The inventors successfully demonstrated the ability of male Göttingen minipigs to perform operant tests that are routinely valued for assessing the safety of pharmacological compounds. This work utilized scopolamine and demonstrated a graded dose-effect function with both DMTS and TRD. For TRD, scopolamine produced a marked dose-dependent reduction in response efficiency, observed primarily as a suboptimal leftward shift in the response duration distribution, with an increase in brief and very brief response durations.

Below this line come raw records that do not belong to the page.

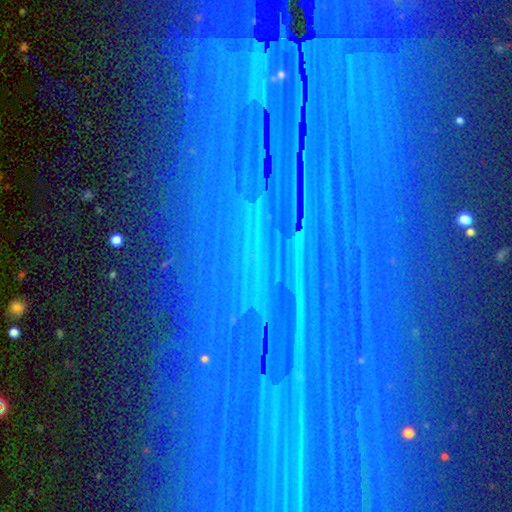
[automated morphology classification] Smooth or featured? Predicted: star or artifact (p=0.81).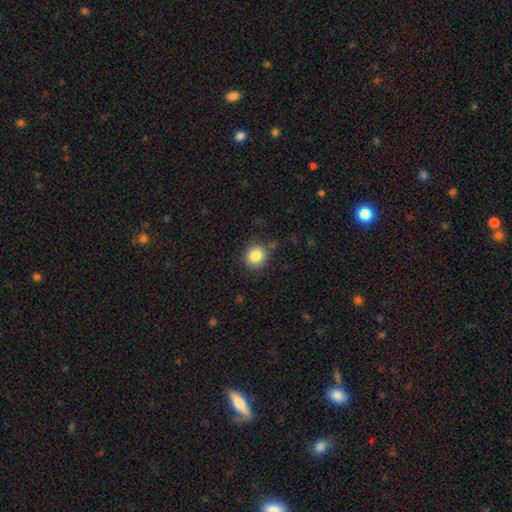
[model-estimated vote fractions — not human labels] Smooth or featured?
  - smooth: 84% *
  - star or artifact: 10%
  - featured or disk: 6%
How rounded?
  - round: 84% *
  - in between: 15%
  - cigar-shaped: 1%
Merging?
  - none: 82% *
  - minor disturbance: 12%
  - major disturbance: 3%
  - merger: 3%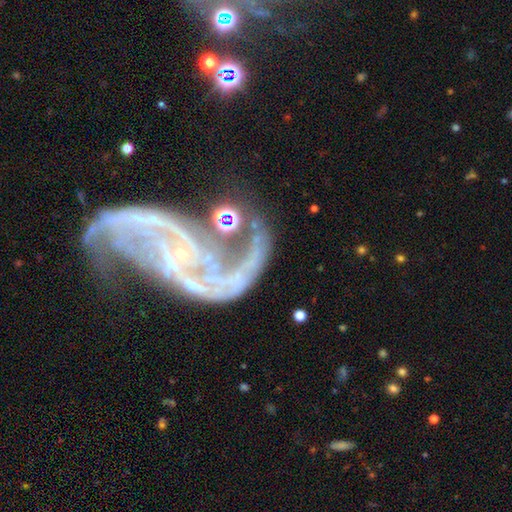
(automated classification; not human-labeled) A featured or disk galaxy (88%) with no bar (49%), 2 (73%) loose (51%) spiral arms (95%) and a small central bulge (78%).

Vote fractions:
- Smooth or featured? featured or disk: 88% / star or artifact: 8% / smooth: 4%
- Edge-on disk? no: 97% / yes: 3%
- Bar? no: 49% / weak: 31% / strong: 20%
- Spiral arms? yes: 95% / no: 5%
- Spiral winding? loose: 51% / medium: 35% / tight: 14%
- Spiral arm count? 2: 73% / 3: 7% / can't tell: 7% / 1: 5% / 4: 4% / more than 4: 4%
- Bulge size? small: 78% / none: 15% / moderate: 5% / large: 1% / dominant: 1%
- Merging? none: 37% / major disturbance: 31% / minor disturbance: 19% / merger: 13%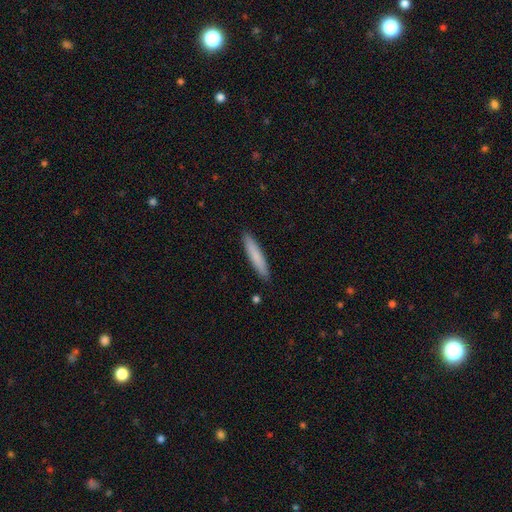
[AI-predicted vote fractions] Overall: smooth (81%). How rounded: cigar-shaped (90%). Merging: none (91%).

Scopolamine effects in minipigs are comparable to those observed in other species under similar schedules of reinforcement. For DMTS, effects of delay and dose interacted for choice latency, with the low scopolamine dose significantly increasing choice latency at only the longest delay, and moderate and high scopolamine doses increasing choice latency comparably at all delays. For accuracy, a more generalized dose-dependent suppression was observed with increasing scopolamine doses. These DMTS findings directly mirror those previously published by several laboratories using Old World monkeys such as rhesus macaques and African green monkeys, as well as humans.

In embodiments, the present invention sets a foundation for establishing standardized operant behavioral tests in this species and for evaluating not only the safety of pharmacological compounds, but also the toxicity and time course of chemical threat agents (applied dermally, ingested, injected, or inhaled) and the efficacy of medical countermeasures regimens on short-term and long-term operant behavioral outcomes.

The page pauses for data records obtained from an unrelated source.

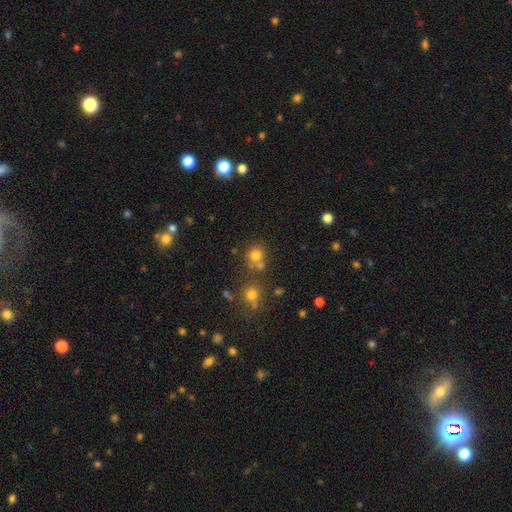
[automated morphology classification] smooth_or_featured: smooth (p=0.74) [alt: star or artifact p=0.17]
how_rounded: round (p=0.86) [alt: in between p=0.13]
merging: none (p=0.59) [alt: merger p=0.27]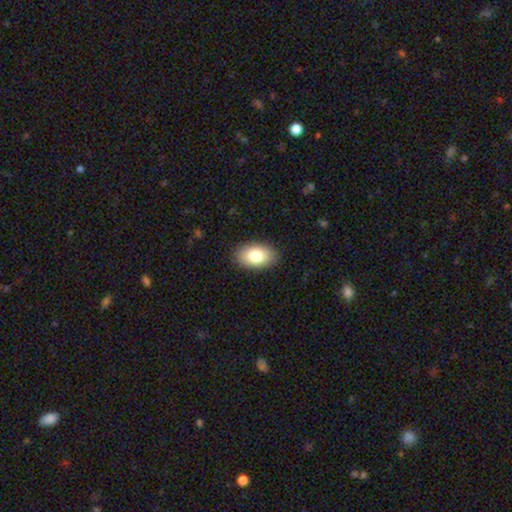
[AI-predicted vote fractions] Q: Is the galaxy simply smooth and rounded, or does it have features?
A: smooth — 81%.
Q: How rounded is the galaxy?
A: in between — 92%.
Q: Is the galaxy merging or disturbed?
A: none — 88%.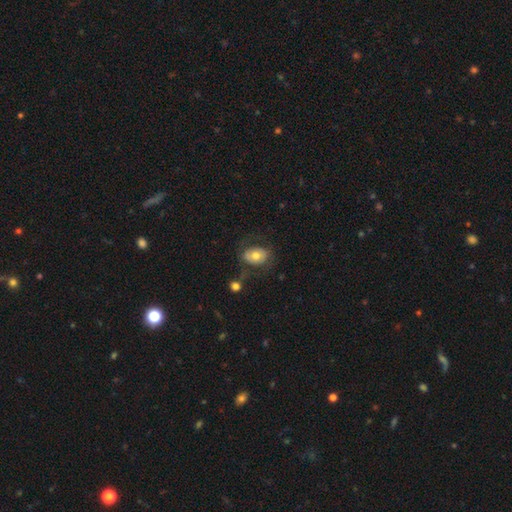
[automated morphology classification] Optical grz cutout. It shows a smooth galaxy with no disk features (61%) that is in between round and cigar-shaped (76%). Merging: none (57%).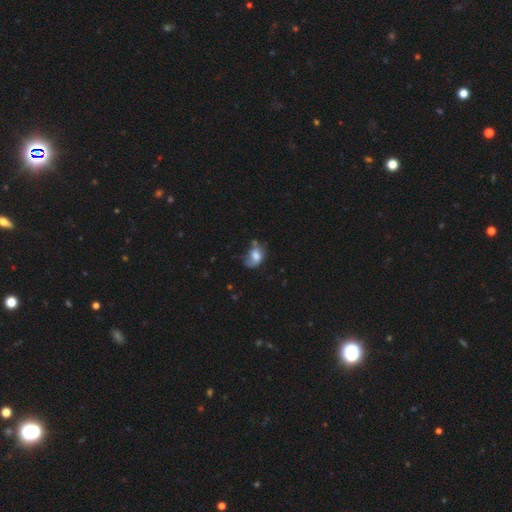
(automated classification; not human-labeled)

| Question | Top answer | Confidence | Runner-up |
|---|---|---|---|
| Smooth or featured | smooth | 65% | featured or disk (25%) |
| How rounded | in between | 76% | round (23%) |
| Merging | minor disturbance | 35% | none (30%) |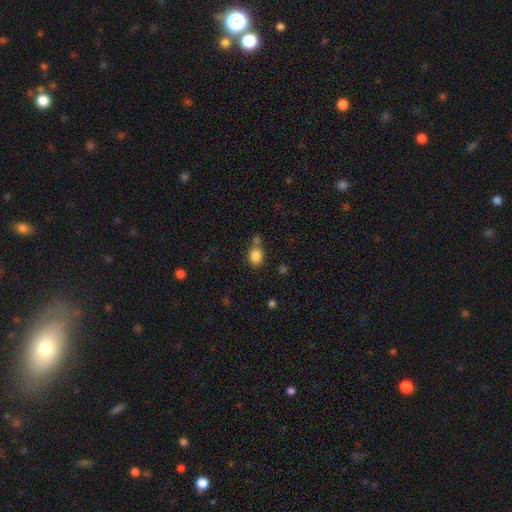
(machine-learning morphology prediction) Smooth or featured? smooth (85%)
How rounded? in between (59%)
Merging? none (58%)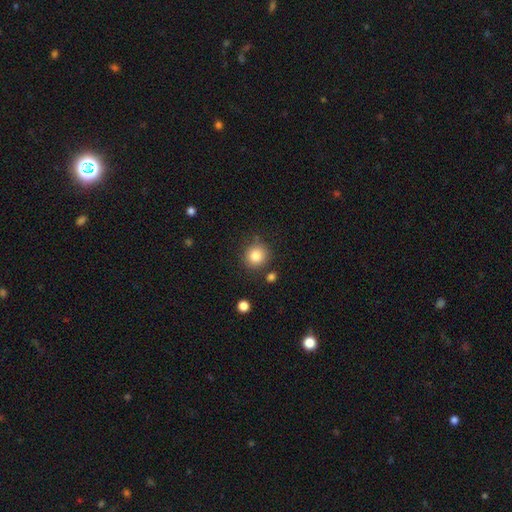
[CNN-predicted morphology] A smooth galaxy with no disk features (84%) that is round (90%).

Vote fractions:
- Smooth or featured? smooth: 84% / star or artifact: 10% / featured or disk: 6%
- How rounded? round: 90% / in between: 9% / cigar-shaped: 1%
- Merging? none: 82% / minor disturbance: 10% / merger: 5% / major disturbance: 3%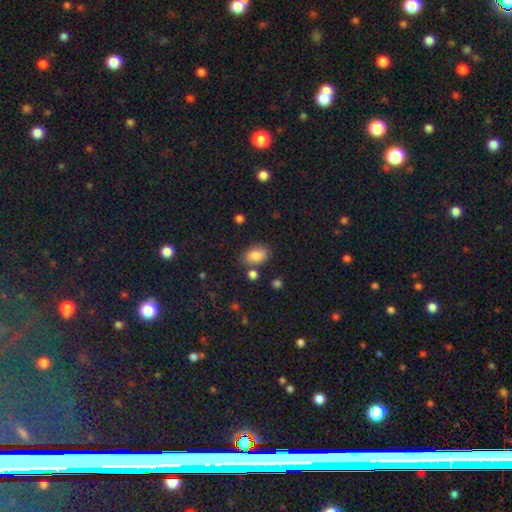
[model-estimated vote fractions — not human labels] smooth_or_featured: smooth (p=0.78) [alt: featured or disk p=0.12]
how_rounded: in between (p=0.85) [alt: round p=0.14]
merging: none (p=0.69) [alt: minor disturbance p=0.18]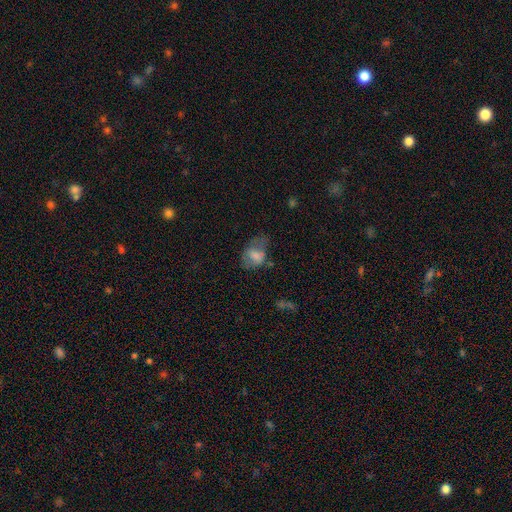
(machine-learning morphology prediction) This appears to be a smooth galaxy with no disk features (66%) that is in between round and cigar-shaped (79%). Merging: none (35%).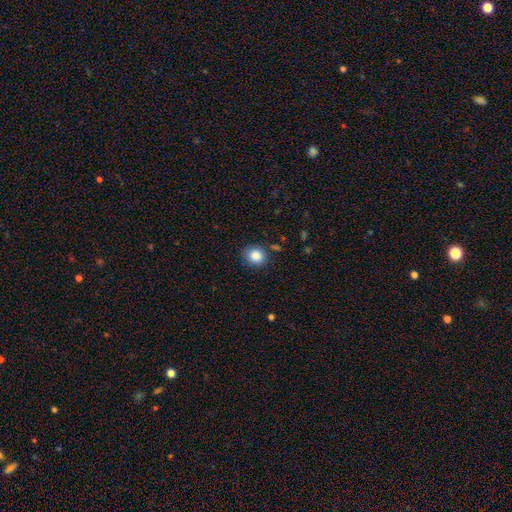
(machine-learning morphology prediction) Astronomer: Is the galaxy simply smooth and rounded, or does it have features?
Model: smooth — 86%.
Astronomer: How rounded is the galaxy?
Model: round — 79%.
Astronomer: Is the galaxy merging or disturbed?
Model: none — 84%.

Although the present invention has been described in terms of particular exemplary and alternative embodiments, it is not limited to those embodiments. Alternative embodiments, examples, and modifications which would still be encompassed by the invention may be made by those skilled in the art, particularly in light of the foregoing teachings.

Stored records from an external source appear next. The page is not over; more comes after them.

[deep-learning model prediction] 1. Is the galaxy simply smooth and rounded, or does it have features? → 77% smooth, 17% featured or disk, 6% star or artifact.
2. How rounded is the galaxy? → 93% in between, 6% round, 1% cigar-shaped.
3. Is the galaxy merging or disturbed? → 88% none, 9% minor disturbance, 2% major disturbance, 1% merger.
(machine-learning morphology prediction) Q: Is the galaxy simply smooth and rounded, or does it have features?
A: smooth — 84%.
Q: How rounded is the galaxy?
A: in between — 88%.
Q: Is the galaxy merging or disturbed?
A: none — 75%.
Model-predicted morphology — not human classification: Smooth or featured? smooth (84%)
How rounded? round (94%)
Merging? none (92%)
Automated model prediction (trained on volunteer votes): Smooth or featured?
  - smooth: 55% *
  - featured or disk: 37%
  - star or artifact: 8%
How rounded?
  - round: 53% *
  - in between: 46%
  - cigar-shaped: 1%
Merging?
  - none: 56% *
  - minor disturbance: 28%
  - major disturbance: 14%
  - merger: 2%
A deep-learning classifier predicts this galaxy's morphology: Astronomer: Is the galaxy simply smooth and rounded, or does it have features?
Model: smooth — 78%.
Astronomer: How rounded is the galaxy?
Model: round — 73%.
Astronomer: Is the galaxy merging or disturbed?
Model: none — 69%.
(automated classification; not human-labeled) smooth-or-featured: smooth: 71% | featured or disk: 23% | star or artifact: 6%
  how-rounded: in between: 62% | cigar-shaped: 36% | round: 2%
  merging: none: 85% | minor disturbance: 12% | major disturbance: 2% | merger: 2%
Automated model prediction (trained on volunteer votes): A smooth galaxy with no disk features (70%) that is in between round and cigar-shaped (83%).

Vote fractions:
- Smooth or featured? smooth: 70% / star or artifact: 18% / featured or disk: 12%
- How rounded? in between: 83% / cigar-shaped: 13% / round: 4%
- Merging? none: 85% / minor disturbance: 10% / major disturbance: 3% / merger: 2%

Those skilled in the art will appreciate that various adaptations and modifications of the exemplary and alternative embodiments described above can be configured without departing from the scope and spirit of the invention. Therefore, it is to be understood that, within the scope of the appended claims, the invention may be practiced other than as specifically described herein.